Em situação idêntica à da China encontra-se o Brasil, sexto maior emissor de CO2 em valores absolutos e contumazmente acusado de negligencia ambiental e até, por vezes, de estimulador do desflorestamento. Contudo, com 2,0 toneladas métricas por brasileiro, o país ocupa posição muito confortável no ranking das emissões per capita. Relativamente à preservação das matas nativas, o governo do Brasil apela aos dados do Relatório Planeta Protegido, da ONU, para garantir que “somos o país que mais preserva o meio ambiente”.
O tratamento dispensado às questões ambientais parece ser, em linhas gerais, função do grau de desenvolvimento dos países. E o processo global de redistribuição do poder entre os países, torna a imposição dos custos das políticas ambientais matéria ainda mais intrincada. Embora a questão ambiental seja indivisível e as emissões de gases de efeito estufa afetem a integralidade da população mundial, as negociações ambientais não estão abertas a todos.
À diferença do que anseiam Joe Biden e António Guterres, por exemplo, os acordos multilaterais, de alcance universal, não costumam produzir compromissos capazes de remediar a questão climática no curto prazo. Tampouco os discursos alarmistas ou a estridência de ativistas resultam para alterar a conduta de líderes nacionalistas recalcitrantes. Autocratas como Vladimir Putin e Xi Jinping dominam a arte da ambiguidade e da conveniência de movimentos.
Mais ainda, os adversários da ordem internacional liderada pelos EUA tomam decisões orientados pelo instinto de autopreservação. Sua assertividade no estrangeiro também serve para reforçar seu autoritarismo doméstico, estruturado para perpetuar a elite governamental no poder. Por isso, governos recalcitrantes não aceitam limitação à defesa soberana de seus interesses.

* [Dados de texto extraídos das páginas]:
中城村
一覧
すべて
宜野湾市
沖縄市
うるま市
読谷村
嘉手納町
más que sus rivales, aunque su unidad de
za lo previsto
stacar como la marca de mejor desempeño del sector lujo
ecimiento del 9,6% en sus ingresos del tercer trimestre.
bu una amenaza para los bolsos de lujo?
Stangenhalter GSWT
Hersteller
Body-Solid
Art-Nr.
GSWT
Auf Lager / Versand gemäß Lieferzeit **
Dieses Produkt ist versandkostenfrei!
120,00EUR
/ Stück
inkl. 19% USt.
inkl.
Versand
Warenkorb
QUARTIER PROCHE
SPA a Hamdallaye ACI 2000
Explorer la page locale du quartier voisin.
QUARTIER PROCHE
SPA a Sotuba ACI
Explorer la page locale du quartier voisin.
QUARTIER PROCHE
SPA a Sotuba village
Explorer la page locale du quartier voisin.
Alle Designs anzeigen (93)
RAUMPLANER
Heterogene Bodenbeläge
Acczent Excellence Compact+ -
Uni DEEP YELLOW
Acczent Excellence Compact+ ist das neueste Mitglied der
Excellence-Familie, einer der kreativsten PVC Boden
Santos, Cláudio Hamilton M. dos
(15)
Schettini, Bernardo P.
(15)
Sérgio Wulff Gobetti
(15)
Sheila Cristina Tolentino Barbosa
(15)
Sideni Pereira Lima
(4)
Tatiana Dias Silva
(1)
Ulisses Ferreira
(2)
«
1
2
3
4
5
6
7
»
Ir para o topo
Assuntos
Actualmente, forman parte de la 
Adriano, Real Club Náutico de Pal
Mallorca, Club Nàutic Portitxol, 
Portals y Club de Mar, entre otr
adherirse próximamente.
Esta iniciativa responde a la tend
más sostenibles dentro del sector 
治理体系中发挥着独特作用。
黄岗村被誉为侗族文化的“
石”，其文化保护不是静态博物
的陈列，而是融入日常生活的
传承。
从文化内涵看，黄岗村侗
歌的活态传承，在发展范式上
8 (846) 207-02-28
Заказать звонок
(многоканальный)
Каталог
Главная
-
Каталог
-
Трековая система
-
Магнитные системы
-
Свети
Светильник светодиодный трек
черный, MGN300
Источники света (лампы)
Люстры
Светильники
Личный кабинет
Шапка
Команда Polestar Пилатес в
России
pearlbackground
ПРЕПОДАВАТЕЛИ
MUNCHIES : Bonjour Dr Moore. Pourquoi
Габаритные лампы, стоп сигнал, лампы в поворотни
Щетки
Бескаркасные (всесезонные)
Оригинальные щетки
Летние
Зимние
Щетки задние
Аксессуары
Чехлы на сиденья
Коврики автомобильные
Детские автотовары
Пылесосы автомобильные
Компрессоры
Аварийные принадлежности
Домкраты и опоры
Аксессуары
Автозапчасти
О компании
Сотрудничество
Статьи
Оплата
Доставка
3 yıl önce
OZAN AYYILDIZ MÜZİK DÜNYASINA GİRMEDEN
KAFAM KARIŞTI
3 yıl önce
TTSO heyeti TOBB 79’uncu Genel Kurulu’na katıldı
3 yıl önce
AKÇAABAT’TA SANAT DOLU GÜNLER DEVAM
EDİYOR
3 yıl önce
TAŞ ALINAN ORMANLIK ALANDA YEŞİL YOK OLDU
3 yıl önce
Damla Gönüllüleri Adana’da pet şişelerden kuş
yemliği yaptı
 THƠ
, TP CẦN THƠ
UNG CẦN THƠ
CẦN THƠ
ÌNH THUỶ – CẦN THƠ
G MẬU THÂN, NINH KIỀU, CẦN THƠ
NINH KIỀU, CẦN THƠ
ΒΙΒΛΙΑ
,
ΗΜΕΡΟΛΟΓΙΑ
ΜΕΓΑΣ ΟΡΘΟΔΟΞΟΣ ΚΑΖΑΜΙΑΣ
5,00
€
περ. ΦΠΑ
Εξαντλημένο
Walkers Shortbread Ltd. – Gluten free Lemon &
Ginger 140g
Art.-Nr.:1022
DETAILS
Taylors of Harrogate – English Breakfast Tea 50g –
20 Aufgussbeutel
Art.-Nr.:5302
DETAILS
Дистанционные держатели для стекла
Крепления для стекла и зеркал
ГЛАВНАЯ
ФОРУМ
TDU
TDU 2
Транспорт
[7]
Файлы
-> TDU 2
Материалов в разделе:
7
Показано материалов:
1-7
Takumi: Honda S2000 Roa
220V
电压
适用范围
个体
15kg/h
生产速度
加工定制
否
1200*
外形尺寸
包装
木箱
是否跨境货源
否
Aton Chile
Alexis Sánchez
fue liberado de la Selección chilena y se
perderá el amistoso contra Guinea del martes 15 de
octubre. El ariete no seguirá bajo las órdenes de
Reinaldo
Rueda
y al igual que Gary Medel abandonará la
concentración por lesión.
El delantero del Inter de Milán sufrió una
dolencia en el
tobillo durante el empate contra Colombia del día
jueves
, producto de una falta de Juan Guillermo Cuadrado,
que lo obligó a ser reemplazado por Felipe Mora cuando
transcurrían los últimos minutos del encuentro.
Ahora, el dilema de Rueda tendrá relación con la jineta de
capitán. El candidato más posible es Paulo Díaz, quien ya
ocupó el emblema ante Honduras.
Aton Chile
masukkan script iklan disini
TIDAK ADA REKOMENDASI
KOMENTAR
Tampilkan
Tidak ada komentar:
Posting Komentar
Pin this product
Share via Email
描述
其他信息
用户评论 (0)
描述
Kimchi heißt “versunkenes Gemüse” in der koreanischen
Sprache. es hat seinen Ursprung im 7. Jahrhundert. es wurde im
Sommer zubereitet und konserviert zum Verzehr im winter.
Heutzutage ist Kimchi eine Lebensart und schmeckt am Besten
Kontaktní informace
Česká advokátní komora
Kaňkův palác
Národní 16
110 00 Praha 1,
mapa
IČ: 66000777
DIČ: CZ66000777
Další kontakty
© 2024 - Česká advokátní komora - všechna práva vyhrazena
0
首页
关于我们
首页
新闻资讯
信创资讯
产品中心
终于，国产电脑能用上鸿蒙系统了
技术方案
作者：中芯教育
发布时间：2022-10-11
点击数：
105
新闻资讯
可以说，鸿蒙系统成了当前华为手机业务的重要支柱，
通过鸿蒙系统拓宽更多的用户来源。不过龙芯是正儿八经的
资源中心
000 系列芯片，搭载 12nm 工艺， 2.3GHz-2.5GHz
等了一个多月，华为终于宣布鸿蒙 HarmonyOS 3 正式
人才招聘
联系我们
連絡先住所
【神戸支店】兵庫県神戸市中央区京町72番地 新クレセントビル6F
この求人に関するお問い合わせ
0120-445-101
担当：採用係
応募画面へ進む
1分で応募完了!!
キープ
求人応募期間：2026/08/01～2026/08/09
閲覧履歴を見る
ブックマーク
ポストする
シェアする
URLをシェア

* [Questões de estudo]:
1. Reescreva o trecho sobre política ambiental começando em "À diferença do" e seguindo até "de seus interesses.", com "Autocratas" trocado por "Líderes autoritários".
2. Segundo o trecho sobre política ambiental, a que relatório o governo do Brasil recorre para afirmar que o país é o que mais preserva o meio ambiente?
3. Dê continuidade ao trecho sobre política ambiental a partir do ponto em que ele termina.

* [Respostas do exercício]:
1.
À diferença do que anseiam Joe Biden e António Guterres, por exemplo, os acordos multilaterais, de alcance universal, não costumam produzir compromissos capazes de remediar a questão climática no curto prazo. Tampouco os discursos alarmistas ou a estridência de ativistas resultam para alterar a conduta de líderes nacionalistas recalcitrantes. Líderes autoritários como Vladimir Putin e Xi Jinping dominam a arte da ambiguidade e da conveniência de movimentos.
Mais ainda, os adversários da ordem internacional liderada pelos EUA tomam decisões orientados pelo instinto de autopreservação. Sua assertividade no estrangeiro também serve para reforçar seu autoritarismo doméstico, estruturado para perpetuar a elite governamental no poder. Por isso, governos recalcitrantes não aceitam limitação à defesa soberana de seus interesses.

2. Ao Relatório Planeta Protegido, da ONU.

3.
Os líderes revisionistas rechaçam o projeto de um mundo governado por regras e instituições liberais – como o Estado de Direito, democracia e respeito aos direitos humanos. O legado idealista wilsoniano, que Roosevelt temperou com doses de seu peculiar pragmatismo para estruturar a ordem mundial pós-1945, foi cancelado neste início do século XXI.
Ao longo das últimas décadas, o unilateralismo dos EUA passou a ser visto como excessivo, a ponto de despertar a vontade de poder não apenas entre seus adversários, mas também no seio de antigos aliados. Rússia e China não têm qualquer compromisso com a preservação ou fortalecimento da ordem liberal. Ao resistirem que os EUA e seus aliados assumam o papel de condutores globais da política climática, reforçam seu pleito pela construção de soluções que se encaixem no modelo alternativo de governança internacional por eles propugnado.
Dividir o peso da responsabilidade
A multipolaridade é uma realidade cada vez mais presente nas relações internacionais. Os EUA terão de aceitar dividir com outras potências o papel de principal provedor de bens públicos mundiais. A depender dos termos dessa divisão, Washington talvez consiga prolongar a primazia mundial que exerce desde o fim da era bipolar.
Em 2002, Joseph S. Nye Jr. elaborou brilhantemente sobre o paradoxo do poder americano. Se, por um lado, as capacidades dos EUA geralmente bastam para desestimular recalcitrantes a desafiá-los, por outro, são insuficientes para alcançar todos os objetivos americanos. Por isso, alguns desses por vezes compelem os EUA a adotarem uma abordagem mais inclusiva e multilateral, visando a construir soluções compartilhadas, especialmente no caso de problemas mundiais.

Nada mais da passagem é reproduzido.